Task prompt -
Retype every line below precisely as it appears.

Data to process -

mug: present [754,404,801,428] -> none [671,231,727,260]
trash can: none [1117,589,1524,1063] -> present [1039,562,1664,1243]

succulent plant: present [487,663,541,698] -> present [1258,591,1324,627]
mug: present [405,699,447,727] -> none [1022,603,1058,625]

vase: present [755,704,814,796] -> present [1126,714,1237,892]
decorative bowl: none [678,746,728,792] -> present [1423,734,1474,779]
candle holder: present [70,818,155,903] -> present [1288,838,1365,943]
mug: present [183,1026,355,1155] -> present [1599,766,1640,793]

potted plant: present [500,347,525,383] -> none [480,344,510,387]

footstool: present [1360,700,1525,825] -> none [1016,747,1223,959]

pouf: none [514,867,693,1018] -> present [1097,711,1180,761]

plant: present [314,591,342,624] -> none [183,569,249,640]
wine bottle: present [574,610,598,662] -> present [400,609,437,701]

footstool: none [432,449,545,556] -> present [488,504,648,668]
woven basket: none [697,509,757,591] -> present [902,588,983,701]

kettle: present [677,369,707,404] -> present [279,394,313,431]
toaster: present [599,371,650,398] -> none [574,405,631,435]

Solution for this problem -
mug: present [754,404,801,428] -> none [671,231,727,260]
trash can: none [1117,589,1524,1063] -> present [1039,562,1664,1243]

succulent plant: present [487,663,541,698] -> present [1258,591,1324,627]
mug: present [405,699,447,727] -> none [1022,603,1058,625]

vase: present [755,704,814,796] -> present [1126,714,1237,892]
decorative bowl: none [678,746,728,792] -> present [1423,734,1474,779]
candle holder: present [70,818,155,903] -> present [1288,838,1365,943]
mug: present [183,1026,355,1155] -> present [1599,766,1640,793]

potted plant: present [500,347,525,383] -> none [480,344,510,387]

footstool: present [1360,700,1525,825] -> none [1016,747,1223,959]

pouf: none [514,867,693,1018] -> present [1097,711,1180,761]

plant: present [314,591,342,624] -> none [183,569,249,640]
wine bottle: present [574,610,598,662] -> present [400,609,437,701]

footstool: none [432,449,545,556] -> present [488,504,648,668]
woven basket: none [697,509,757,591] -> present [902,588,983,701]

kettle: present [677,369,707,404] -> present [279,394,313,431]
toaster: present [599,371,650,398] -> none [574,405,631,435]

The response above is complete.